The North American accessories retailer is looking to reduce its debt by nearly $1.9 billion.
NORTH AMERICA–Specialty retailer Claire’s Stores has filed for Chapter 11 bankruptcy in the U.S.
Through the “financial restructuring,” the mall chain will look to reduce its debt by roughly $1.9 billion. The retailer’s international subsidiaries are not part of the U.S. bankruptcy filings.
The company has also come to a financial agreement with its creditors–including Elliott Management Corp and Monarch Alternative Capital–who will give Claire’s around $575 million in capital.

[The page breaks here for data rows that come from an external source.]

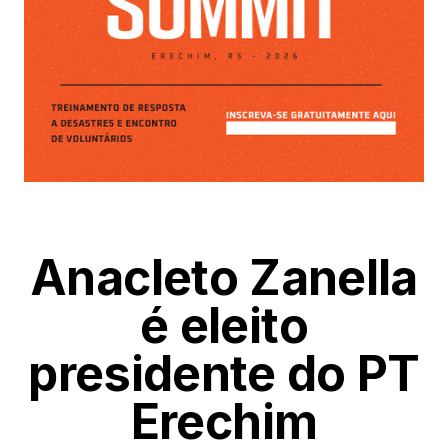
Anacleto Zanella
é eleito
presidente do PT
Erechim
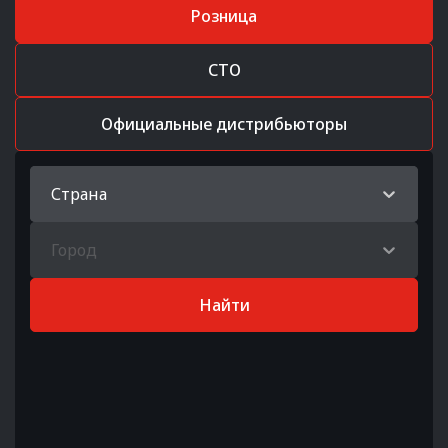
Розница
СТО
Официальные дистрибьюторы
Страна
Город
Найти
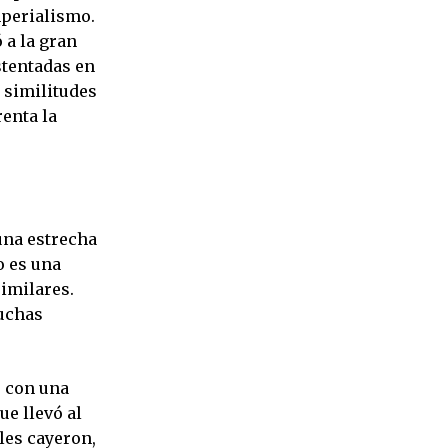
imperialismo.
 a la gran
stentadas en
s similitudes
enta la
una estrecha
o es una
similares.
muchas
ó con una
ue llevó al
les cayeron,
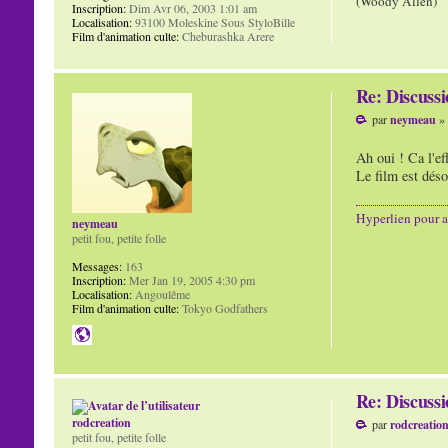
(Woody Allen)
Inscription:
Dim Avr 06, 2003 1:01 am
Localisation:
93100 Moleskine Sous StyloBille
Film d'animation culte:
Cheburashka Arere
Re: Discuss
par
neymeau
» 
Ah oui ! Ca l'e
Le film est déso
Hyperlien pour a
neymeau
petit fou, petite folle
Messages:
163
Inscription:
Mer Jan 19, 2005 4:30 pm
Localisation:
Angoulême
Film d'animation culte:
Tokyo Godfathers
Re: Discuss
rodcreation
par
rodcreatio
petit fou, petite folle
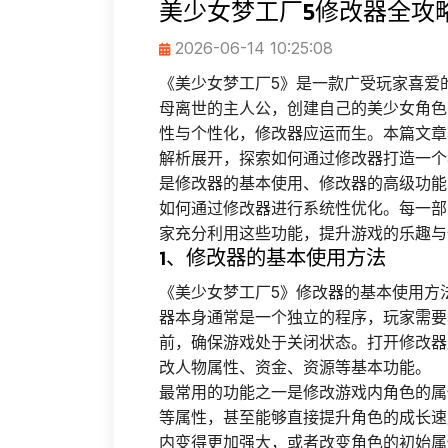
美少女梦工厂5修改器全攻
2026-06-14 10:25:08
《美少女梦工厂5》是一款广受玩家喜爱
母离世的主人公，创建自己的美少女角色
性与个性化，修改器应运而生。本篇文章
解析展开，探索如何通过修改器打造一个
是修改器的基本使用、修改器的高级功能
如何通过修改器进行系统性优化。每一部
家充分利用这些功能，提升游戏的乐趣与
1、修改器的基本使用方法
《美少女梦工厂5》修改器的基本使用方
器本身通常是一个独立的程序，玩家需要
前，确保游戏处于关闭状态。打开修改器
改人物属性、资金、资源等基本功能。
最常用的功能之一是修改游戏内角色的属
等属性，甚至能够直接提升角色的成长速
内变得更加强大，或者改变角色的初始属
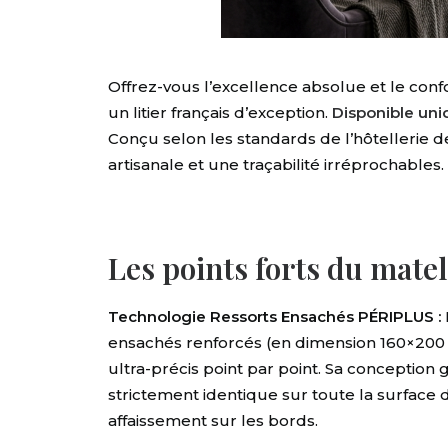
Offrez-vous l’excellence absolue et le con
un litier français d’exception
.
Disponible uni
Conçu selon les standards de l’hôtellerie de 
artisanale et une traçabilité irréprochables
.
Les points forts du mate
Technologie Ressorts Ensachés PÉRIPLUS :
ensachés renforcés (en dimension 160×200 
ultra-précis point par point
. Sa conception g
strictement identique sur toute la surface
affaissement sur les bords
.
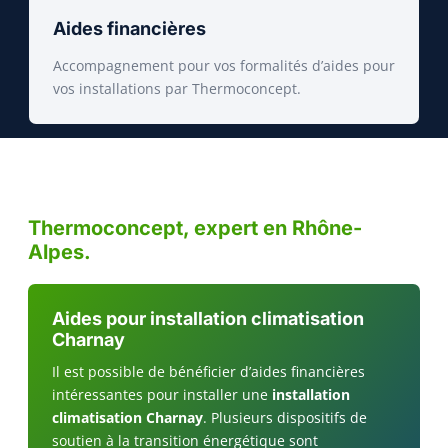
Aides financières
Accompagnement pour vos formalités d’aides pour
vos installations par Thermoconcept.
Thermoconcept, expert en Rhône-
Alpes.
Aides pour installation climatisation
Charnay
Il est possible de bénéficier d’aides financières
intéressantes pour installer une
installation
climatisation Charnay
. Plusieurs dispositifs de
soutien à la transition énergétique sont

Claire’s follows a bevy of specialty brick-and-mortar stores facing bankruptcy, a trend that can be attributed to a rise in online shopping and changing consumer behavior.
“Claire’s is growing, not shrinking, its business. The company expects its concessions business to grow by more than 4,000 stores in 2018,” according to a company statement. “Claire’s continues to be the world’s leading ear piercer, having pierced over 100,000,000 ears worldwide, and approximately 3,500,000 ears in FY2017 in the U.S. alone. The company’s iconic ear-piercing services are unmatched and cannot be replicated online. The company is utilizing the Chapter 11 process to effectuate a balance sheet–not an operational–restructuring.”
Claire’s is owned by Apollo Global Management, a private equity firm that purchased the company in 2007 for $3.1 billion.